Boost to infrastructure investment is the high point. It is clearly a growth-oriented Budget, which at the same time seeks to address some of PM Modi’s pet themes

Arun Jaitley has presented a well-crafted Budget that enunciates a clear vision of the government’s priorities and policies. It is clearly a growth-oriented Budget, which at the same time seeks to address the PM’s pet themes on which he had connected so resonantly with the electorate last year.

Boost to infrastructure investment is the high point. Extending the 3% fiscal deficit target by a year will release additional R50,000 crore per year, which will further enhance the available fiscal space.

Aside from budgetary investment, PSUs along with the railways will increase off budget investment by leveraging their assets. The most exciting prospect is of corporatising port trusts which are sitting on vast amounts of unleveraged assets. The Budget also seeks to crowd in private investment by revitalising the PPP framework, issuing tax-free infra bonds and setting up the Investment and Infrastructure Fund.

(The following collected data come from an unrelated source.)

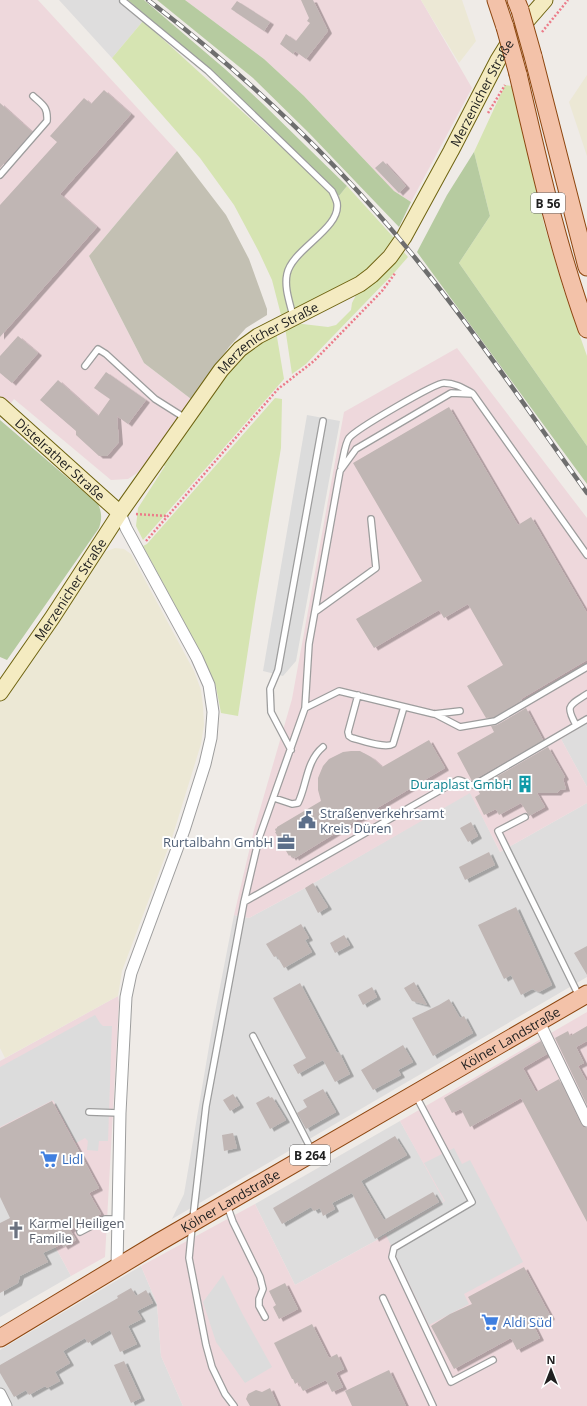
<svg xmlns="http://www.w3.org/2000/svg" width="587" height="1406" viewBox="0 0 587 1406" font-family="'Open Sans',sans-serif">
	<defs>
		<filter id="shadow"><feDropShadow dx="4" dy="2.5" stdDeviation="0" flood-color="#0004"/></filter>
	</defs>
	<rect width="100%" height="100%" fill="#efebe7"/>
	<!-- residential -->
	<path fill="#dedddd" d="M59,0H128L149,17L143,21L112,58Z
		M587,723V787L561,739Z
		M470,792L500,852L587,803V977L172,1219L184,1194L213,1023L234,915L249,918L305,888Z
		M400,1121L445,1201L377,1240L295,1285L255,1204Z
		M0,1144L71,1276L0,1317Z
		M141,1266L157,1304L161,1356L183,1406H0V1350Z"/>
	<!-- commercial -->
	<path fill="#eed8dc" d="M0,0H38L177,151L89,256L144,363L191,399L156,451L137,473L128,479L111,480L14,399L0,418Z
		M185,0H421L472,88L411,202L394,191L304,96L264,59Z
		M457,348L587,518V723L561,739L587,787V803L500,852L470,793L305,888L249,918L234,915L254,830L292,699L344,412Z
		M118,996L119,1002L105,1257L71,1276L0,1144V1061Z
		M587,1012V1406H183L161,1356L157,1304L141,1266L255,1204L295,1285L377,1240L444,1201L400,1121Z"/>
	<!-- construction -->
	<path fill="#c3c0b3" d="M177,151L226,215L249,259L267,309V315L246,328L229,347L191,399L144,363L89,256Z"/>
	<!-- farmland -->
	<path fill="#ece8d5" d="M421,0H462L476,41L459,63Z
		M587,75V156L569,102Z
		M115,548L124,549L131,554L194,671L201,690L203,706L204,725L201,744L172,838L122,971L118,996L5,1058L0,1048V702L101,556L107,551Z"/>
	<!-- grass -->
	<path fill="#d6e4b2" d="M143,21L336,197L331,218L298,253L299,259L336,217L339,196L347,186L395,239L359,277L328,293L281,315L272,280L259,252L234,205L200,158L112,58Z
		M505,85L512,86L544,224L564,291L587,356V446L459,263L490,216L474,152Z
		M403,251L408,257L394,273L306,364L292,374L285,327L294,323L328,327L336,325L351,310L352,303L356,295L392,265Z
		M276,331L284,379L143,540L136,526L138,508L165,466L162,465L214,391L236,362L255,343Z
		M275,398L282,399L281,448L255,604L238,716L221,713L216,687L195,642L143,546L147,544Z"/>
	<!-- forest -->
	<path fill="#b6cba0" d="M128,0H144L225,69L263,104L347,186L339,196L248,105Z
		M157,0H185L264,59L304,96L394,191L411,202L399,227L309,133L253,78Z
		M474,152L490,216L459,263L587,446V484L417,252L447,195Z
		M0,420L98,504C102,513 102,519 99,528L7,660L0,657Z"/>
	<!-- parking -->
	<path fill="#dcdcdc" d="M307,415L340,421L296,661L283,676L263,671Z
		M95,1015L100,1023L103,1026H112L108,1141H99L98,1151L87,1150L88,1141L85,1138L76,1143L53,1100L0,1127V1067Z
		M454,1148L462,1164L470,1160L523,1262L464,1294L469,1304L429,1325L386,1235L445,1201L424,1163Z
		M223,1275L242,1313L272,1367L245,1383L216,1342L203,1302Z"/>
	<!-- building -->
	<path fill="#c0b6b4" filter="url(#shadow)" d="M301,0H313L328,31L306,59L295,51L293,54L280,44L286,34L296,41L310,23L307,21L309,18Z
		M237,1L270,22L264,31L231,9Z
		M104,90L131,114L60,194L97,227L0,337V205L57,142L50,136L84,98L91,104Z
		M0,103L32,132L0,168Z
		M383,161L406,186L399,193L375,168Z
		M18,336L38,353L12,383L0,373V356Z
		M106,372L146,400L128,424L117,416L119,442L107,456H99L76,435V431L40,400L58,380L98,416L110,399L94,388Z
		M449,407L518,525L531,517L587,613V660L521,699L522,700L494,717L486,718L467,686L503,665L468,604L444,618L439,610L374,648L356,619L422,581L353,463Z
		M526,708L543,740L472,781L457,753L494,732L491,726L497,725Z
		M429,740L445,768L379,807L371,814L357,820L295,858L294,856L292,858L290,855L289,856L275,832H276L275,829L277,828V827L321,801L318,790V778L323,766L329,759L343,752L351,751H360L371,757L382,767Z
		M548,747L565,777L563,779L566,789L560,790L557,793H537L545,807L529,816L521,803L499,815L496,809L484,815L475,797L480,794L477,788Z
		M471,822L478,836L468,842L460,828Z
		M489,852L495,865L465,880L459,867Z
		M313,883L328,907L318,913L305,888Z
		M516,907L552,985L539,992L532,989L521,995L511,975L504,979L478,925Z
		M301,924L309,938L305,940L312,952L284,968L277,956L274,957L266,944Z
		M344,935L350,945L335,953L330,943Z
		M587,946V975L574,953Z
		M414,982L427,1005L412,1001L404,988Z
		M300,983L337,1053L339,1052L350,1074L335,1082L323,1060L298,1074L293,1065L306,1058L273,998Z
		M372,987L377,997L363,1005L358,995Z
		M449,999L460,1018L464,1016L473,1033L433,1056L412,1018L439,1005Z
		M587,1026V1041L576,1047L584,1063L578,1066L587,1082V1105L555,1038L568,1031L570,1036Z
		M541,1041L547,1054L523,1068L536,1092L559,1079L581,1124L583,1127L587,1128V1222L521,1098L470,1127L461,1109L452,1113L444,1098Z
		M403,1045L413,1062L398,1070L401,1075L373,1090L361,1070Z
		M323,1089L336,1112L306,1129L297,1113L307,1107L303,1100Z
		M233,1094L240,1105L230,1111L223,1100Z
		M269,1096L270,1098L272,1097L286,1120L270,1129L256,1103Z
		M52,1101L99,1188L89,1193L101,1214L70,1230L76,1240L64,1247L62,1244L43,1253L48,1262L20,1276L18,1283L0,1293V1223L10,1218L0,1197V1128Z
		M233,1133L237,1148L224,1151L222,1135Z
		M395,1136L407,1155L361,1181L384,1220L433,1192L439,1202L375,1239L352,1193L332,1203L335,1209L323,1216L320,1208L314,1211L311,1207L282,1224L273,1208Z
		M524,1267L551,1317L534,1326L540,1338L517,1350L511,1338L454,1369L431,1326L450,1314L472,1304L468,1297Z
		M285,1283L298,1309L279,1319L273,1307L276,1305L269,1291Z
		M131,1288L136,1296L146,1290L153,1303L137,1311L142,1319L128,1326L137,1344L120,1352L110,1330L88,1343L85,1338L63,1351L70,1363L55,1372L60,1381L47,1388L45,1386L29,1395L26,1390L14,1397L0,1373V1365L118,1298L117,1296Z
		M312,1324L329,1358L337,1354L344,1369L336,1373L343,1387L332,1392L326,1380L303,1391L298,1382L295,1384L293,1379H292L274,1343Z
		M124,1361L141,1398L131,1403L114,1365Z
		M389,1370L406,1406H352L345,1391Z
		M270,1388L278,1406H250L246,1399L248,1394L256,1390L262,1392Z"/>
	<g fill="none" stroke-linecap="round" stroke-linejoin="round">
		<!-- lane casing -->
		<g stroke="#9d9d9d" stroke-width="8">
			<path id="lane" d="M123,1L208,71L332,191C334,195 336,199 337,203C341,229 292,249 287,274C284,288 290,303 293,316
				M0,175L47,121C48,107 43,105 33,96
				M85,366L98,349L106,354L155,399L185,418
				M341,467C343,460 345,443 349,438C356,429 435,383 444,383C455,383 463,388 472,393
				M315,612L376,568L371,519
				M358,695L348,732L349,736L352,738C361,740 385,749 393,744L404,707
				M305,708L309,644L340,471L356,449L451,393L473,394L587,555
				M435,714L460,727L495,721L587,667
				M576,725C565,705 569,706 587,694
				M291,750L271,712L270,689L278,670L323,421
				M274,798L292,804L298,803C307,785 306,761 323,747
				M525,817L498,831L579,996
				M244,902L458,780C464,780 468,786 474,785L587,719
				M253,1036L312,1151
				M416,1096L472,1202L394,1248L392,1257L451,1382L493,1360
				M89,1112L120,1113
				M227,1205L233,1222L260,1277L263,1289L259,1299V1306L265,1317
				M193,1218L206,1106L244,902L259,838L305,708L339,691L434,714L460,711
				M192,1227L189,1258L206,1345L212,1367L225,1394L234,1406
				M80,1232L105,1219H118
				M383,1298L433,1406"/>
		</g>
		<!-- street casing -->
		<g stroke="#9d9d9d" stroke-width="13">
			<path id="street" d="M539,1022L587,1121
				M117,1267L120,1113L126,997L131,973L184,830L205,764L211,738L213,712L209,685L197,658L126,528L120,513
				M0,1394L6,1406"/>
		</g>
		<!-- secondary casing -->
		<g stroke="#6e6310" stroke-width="17">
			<g id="secondary">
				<path id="s1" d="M0,405L120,513"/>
				<path id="s2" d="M0,693L52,618L120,513L221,370L240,349L258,336L360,284L372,275L390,257L404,237L451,151L498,60L511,39L545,0"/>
			</g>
		</g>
		<!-- primary casing -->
		<g stroke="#8d460f" stroke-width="19">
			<g id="primary">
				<path d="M496,0L505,27"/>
				<path d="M516,0L520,10"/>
				<path d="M533,56L587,267"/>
				<path d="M518,74C538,160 557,246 587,329"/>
				<path id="s3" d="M0,1338L159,1242L587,994"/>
			</g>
		</g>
		<!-- path -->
		<path stroke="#ec7b89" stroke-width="2.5" stroke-dasharray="2 2" stroke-linecap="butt" d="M542,32L568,0
			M488,113L505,85
			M136,514L167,516
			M146,541L278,389L314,361L382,291L396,272"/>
		<!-- lane -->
		<use href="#lane" stroke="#fff" stroke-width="5.5"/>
		<!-- street -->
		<use href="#street" stroke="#fff" stroke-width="11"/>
		<!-- secondary -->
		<use href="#secondary" stroke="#f4ebc1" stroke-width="15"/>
		<!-- primary -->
		<use href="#primary" stroke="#f3c2a9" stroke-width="17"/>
		<!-- rail casing -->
		<g stroke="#6e6e6e" stroke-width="4.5">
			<path id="rail" d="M148,0C247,76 338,162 416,259C477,334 531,415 587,493"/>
		</g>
		<!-- rail -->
		<use href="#rail" stroke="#fff" stroke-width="3" stroke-dasharray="9" stroke-linecap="butt"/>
		<!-- primary-bridge casing -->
		<g stroke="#8d460f" stroke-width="19" stroke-linecap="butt">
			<path id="primary-bridge" d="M520,10L533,56
				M505,27L518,74"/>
		</g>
		<!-- primary-bridge -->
		<use href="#primary-bridge" stroke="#f3c2a9" stroke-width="17"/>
	</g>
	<!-- icons -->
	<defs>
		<g id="building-bare" transform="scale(1.38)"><path d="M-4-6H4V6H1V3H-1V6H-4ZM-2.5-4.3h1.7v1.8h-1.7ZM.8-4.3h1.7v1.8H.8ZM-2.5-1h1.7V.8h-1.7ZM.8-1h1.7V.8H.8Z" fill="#0f9aa8" stroke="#fff" stroke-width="2.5" paint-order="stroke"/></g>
		<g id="civic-bare" transform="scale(1.38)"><path d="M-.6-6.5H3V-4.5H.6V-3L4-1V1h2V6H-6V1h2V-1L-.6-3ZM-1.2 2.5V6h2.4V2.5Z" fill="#5c6f8a" stroke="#fff" stroke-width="2.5" paint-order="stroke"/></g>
		<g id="office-bare" transform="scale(1.38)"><path d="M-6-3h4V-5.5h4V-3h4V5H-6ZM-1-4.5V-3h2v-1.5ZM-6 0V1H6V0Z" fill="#5c6f8a" stroke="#fff" stroke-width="2.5" paint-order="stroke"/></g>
		<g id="supermarket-bare" transform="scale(1.38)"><path d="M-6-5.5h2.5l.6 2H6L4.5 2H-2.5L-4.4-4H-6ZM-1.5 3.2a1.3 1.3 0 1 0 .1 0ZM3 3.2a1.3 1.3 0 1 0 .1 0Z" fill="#3f7fe0" stroke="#fff" stroke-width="2.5" paint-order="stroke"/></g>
		<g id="church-bare" transform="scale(1.38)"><path d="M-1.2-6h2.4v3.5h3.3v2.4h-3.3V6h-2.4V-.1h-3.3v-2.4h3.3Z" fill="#6b7280" stroke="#fff" stroke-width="2.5" paint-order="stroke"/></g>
	</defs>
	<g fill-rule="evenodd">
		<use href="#building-bare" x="525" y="784"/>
		<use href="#civic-bare" x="307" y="820"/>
		<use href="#office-bare" x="286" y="842"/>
		<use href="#supermarket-bare" x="49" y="1159"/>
		<use href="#church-bare" x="16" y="1230"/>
		<use href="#supermarket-bare" x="490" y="1322"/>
	</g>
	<g text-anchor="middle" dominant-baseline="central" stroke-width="4" stroke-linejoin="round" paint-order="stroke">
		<!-- shield labels -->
		<g fill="#fff" stroke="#636363" stroke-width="1">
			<rect x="531" y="193" width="34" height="20" rx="3"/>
			<rect x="290" y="1145" width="40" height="20" rx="3"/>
		</g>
		<g font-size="12" font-weight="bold" fill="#202020">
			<text x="548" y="203">B 56</text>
			<text x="310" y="1155">B 264</text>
		</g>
		<!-- street labels -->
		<g font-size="13" fill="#202020" stroke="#fff">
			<text stroke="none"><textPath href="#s2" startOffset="785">Merzenicher Straße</textPath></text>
			<text stroke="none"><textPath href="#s2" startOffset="449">Merzenicher Straße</textPath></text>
			<text stroke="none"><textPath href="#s1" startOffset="81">Distelrather Straße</textPath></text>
			<text stroke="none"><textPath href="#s2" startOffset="125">Merzenicher Straße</textPath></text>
			<text stroke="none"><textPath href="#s3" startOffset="592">Kölner Landstraße</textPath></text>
			<text stroke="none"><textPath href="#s3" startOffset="268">Kölner Landstraße</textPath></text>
		</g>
		<!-- culture labels -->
		<g font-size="13" fill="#0d838f" stroke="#fff" text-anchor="end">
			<text x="512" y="784">Duraplast GmbH</text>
		</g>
		<!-- service labels -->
		<g font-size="13" fill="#4e5e75" stroke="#fff" text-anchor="start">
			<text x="320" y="813">Straßenverkehrsamt<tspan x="320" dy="15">Kreis Düren</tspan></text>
			<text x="273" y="842" text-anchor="end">Rurtalbahn GmbH</text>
		</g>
		<!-- shop labels -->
		<g font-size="13" fill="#366cbe" stroke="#fff" text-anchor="start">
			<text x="62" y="1159">Lidl</text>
			<text x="503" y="1322">Aldi Süd</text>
		</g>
		<!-- worship labels -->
		<g font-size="13" fill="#5b616d" stroke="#fff" text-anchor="start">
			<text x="29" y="1223">Karmel Heiligen<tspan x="29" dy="15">Familie</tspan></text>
		</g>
	</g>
	<!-- north arrow -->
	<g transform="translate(551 1370)" stroke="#ffffff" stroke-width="3" paint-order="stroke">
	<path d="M0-3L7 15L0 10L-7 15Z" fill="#202020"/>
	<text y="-6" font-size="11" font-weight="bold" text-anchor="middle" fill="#202020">N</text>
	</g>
</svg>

Increase in road cess on petrol and diesel for the road sector is timely.

Proposals on tax policy are also well conceived. They should lead to simplification and predictability and reduce tax policy risk for investors.

Reaffirming the target for GST is welcome and the increase in service tax from 12% to 14% is a step to smoothen the path for GST. One would have liked to see a clearer road map including development of IT infrastructure, a fund for compensating states, capacity building in states and so on. Corporate tax rationalisation by reducing rates and curtailing exemptions will also make tax rates more competitive for investors.

Black money stashed abroad is an issue on which the government has been on the backfoot. The FM has adopted a two-pronged approach of creating a new law for deterrence and taking measures for reducing the scope for generation of black money, like monetising and recycling of gold assets and disincentivising cash transactions. Care will need to be taken that the new law does not become too draconian.

There are many welcome announcements in the financial sector – like merging of FMC with Sebi, setting up of public sector banks holding company, setting up of a public debt management office. Here too, implementation will be key.

There are some areas in which the Budget could have done more. There are not many concrete measures for making the slogan of Make in India a reality. Revitalising SEZs could have been one. Similarly, for skill development, Ganga cleaning etc, a clearer action plan would have demonstrated the government’s commitment towards them.

Post the 14th Finance Commission, impact on the Budget could have been spelt out. The fate of many centrally sponsored schemes as also the status of hitherto special category states seems to hang in the balance.All in all, it is a welcome Budget. The challenge will be in implementation of the many announcements.